The union contracts provided the best way to challenge unjustified adverse actions, she said.
“Now, you’ve got this situation where a supervisor is free to impose his religious beliefs on people who work for him — and that’s dangerous,” Simon said.
AFGE and other unions have filed lawsuits challenging the executive orders.
The Secular Coalition for America and 18 other organizations have sent a letter to Kupor demanding the guidance be rescinded before individuals’ rights are violated. The groups work to protect the rights of atheist, agnostic, humanist, spiritual and other religiously unaffiliated workers, who are frequent targets of workplace proselytization, the coalition says.
The letter says unwanted conversations attempting to persuade individuals that their sincerely held beliefs are incorrect are often harassment. Particularly concerning to the coalition is the decision to allow supervisors to follow the same guidelines as their subordinates. To prevent coercion, supervisors should be held to a different standard than peer-to-peer interactions.
The examples in the memo of a National Park Service ranger and a VA doctor praying are appalling, the letter says.
“People using taxpayer funded services — including something as critical as medical care — should not have an individual’s religion inflicted upon them, and it is deeply troubling that the administration would seek to introduce religion into inherently secular services,” the letter says.
Steven Emmert, Secular Coalition’s executive director, said the guidance is clearly geared toward those who adhere to Christian nationalism.
“The conflicts are just so apparent,” Emmert said. “And in the spirit of appeasing the Christian nationalist supporters of this administration, they are making life extremely difficult for those who don’t adhere to their religious beliefs.”
Nick Fish, president of American Atheists, one of the groups in the coalition, said that although employees are reminded that they should stop proselytizing when asked, there is nothing requiring them to do so. He also said the new rules protect exactly the sort of people who are most likely to abuse them.
“Unlike reactionary Evangelical Christians or Christian Nationalist extremists, our members who are federal employees are there to do the people’s work, not to debate their co-workers about the rightness or wrongness of their religious views,” Fish said in an email.

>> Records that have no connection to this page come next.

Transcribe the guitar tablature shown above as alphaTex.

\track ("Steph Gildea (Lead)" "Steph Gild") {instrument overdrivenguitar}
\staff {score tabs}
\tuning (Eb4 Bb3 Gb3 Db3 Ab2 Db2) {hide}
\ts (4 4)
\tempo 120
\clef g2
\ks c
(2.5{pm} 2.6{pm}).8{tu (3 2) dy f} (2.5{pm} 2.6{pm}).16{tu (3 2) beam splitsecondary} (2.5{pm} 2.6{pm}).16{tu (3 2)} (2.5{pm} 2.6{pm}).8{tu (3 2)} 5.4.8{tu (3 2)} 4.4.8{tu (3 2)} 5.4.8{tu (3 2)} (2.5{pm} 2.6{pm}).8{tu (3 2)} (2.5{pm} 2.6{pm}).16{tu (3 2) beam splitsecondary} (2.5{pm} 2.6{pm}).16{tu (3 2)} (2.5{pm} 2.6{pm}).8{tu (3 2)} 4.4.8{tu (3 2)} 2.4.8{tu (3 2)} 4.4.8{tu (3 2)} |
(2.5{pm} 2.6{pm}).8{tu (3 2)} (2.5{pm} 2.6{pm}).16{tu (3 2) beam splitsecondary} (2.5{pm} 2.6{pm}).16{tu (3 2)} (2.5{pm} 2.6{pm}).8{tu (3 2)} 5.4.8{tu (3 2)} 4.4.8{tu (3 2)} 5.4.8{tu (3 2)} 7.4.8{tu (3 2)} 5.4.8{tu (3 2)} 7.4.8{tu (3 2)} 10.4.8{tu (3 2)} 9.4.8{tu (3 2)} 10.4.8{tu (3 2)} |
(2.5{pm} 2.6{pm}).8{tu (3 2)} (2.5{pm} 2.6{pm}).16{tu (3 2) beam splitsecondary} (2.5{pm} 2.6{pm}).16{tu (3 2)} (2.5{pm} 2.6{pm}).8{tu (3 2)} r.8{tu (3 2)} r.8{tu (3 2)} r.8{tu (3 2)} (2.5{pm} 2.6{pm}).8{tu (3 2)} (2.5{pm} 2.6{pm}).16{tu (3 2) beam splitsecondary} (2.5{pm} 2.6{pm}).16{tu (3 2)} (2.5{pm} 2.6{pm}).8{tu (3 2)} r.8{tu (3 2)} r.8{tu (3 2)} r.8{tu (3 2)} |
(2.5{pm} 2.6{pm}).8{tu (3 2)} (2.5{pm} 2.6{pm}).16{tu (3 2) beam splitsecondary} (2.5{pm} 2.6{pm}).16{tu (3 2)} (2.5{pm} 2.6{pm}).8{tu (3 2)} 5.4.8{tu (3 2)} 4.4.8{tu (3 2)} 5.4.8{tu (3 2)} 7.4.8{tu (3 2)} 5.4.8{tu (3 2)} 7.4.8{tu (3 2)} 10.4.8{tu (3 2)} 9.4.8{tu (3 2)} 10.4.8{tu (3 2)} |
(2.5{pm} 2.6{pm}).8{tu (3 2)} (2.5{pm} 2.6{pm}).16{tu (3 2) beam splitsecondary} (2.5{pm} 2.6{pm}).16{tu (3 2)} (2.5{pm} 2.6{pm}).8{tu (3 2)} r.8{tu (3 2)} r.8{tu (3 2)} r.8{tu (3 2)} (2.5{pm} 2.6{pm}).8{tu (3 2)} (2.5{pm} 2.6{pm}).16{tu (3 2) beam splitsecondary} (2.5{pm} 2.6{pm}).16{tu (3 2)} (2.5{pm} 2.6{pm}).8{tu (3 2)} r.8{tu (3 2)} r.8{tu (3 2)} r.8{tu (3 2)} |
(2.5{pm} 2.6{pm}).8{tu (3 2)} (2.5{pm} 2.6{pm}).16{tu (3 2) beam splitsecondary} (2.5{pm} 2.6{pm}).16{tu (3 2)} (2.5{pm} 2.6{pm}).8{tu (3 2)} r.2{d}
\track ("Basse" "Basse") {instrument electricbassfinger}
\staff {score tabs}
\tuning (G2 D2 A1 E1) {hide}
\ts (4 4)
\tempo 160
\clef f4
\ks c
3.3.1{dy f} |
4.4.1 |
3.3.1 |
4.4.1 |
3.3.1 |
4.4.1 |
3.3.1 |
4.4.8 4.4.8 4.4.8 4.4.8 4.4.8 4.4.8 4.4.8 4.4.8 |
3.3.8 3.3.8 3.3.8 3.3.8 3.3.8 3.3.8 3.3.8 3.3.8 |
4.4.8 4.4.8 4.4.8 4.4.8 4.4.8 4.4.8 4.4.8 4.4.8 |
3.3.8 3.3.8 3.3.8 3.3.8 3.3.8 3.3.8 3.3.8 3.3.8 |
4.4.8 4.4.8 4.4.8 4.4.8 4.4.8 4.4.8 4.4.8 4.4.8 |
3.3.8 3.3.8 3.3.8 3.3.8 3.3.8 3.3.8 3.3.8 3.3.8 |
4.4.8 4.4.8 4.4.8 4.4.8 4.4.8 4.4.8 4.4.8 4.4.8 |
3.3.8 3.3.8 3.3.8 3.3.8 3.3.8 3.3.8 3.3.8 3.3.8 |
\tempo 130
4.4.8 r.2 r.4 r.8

Other organizations in the coalition include the American Ethical Union, Ex-Muslims of North America, Freethought Society, Recovering from Religion, Secular Student Alliance and The Clergy Project.
In 1997, President Bill Clinton issued similar guidelines that say agencies cannot restrict personal religious expression by employees in the workplace.
“As a general matter, proselytizing is as entitled to constitutional protection as any other form of speech — as long as a reasonable observer would not interpret the expression as government endorsement of religion,” the guidelines say.
They add: “Employees may urge a colleague to participate or not to participate in religious activities to the same extent that, consistent with concerns of workplace efficiency, they may urge their colleagues to engage in or refrain from other personal endeavors. But employees must refrain from such expression when a fellow employee asks that it stop or otherwise demonstrates that it is unwelcome.”
Under the 1997 guidelines, agencies cannot discriminate against employees on the basis of religion, require religious participation or non-participation as a condition of employment or permit religious harassment.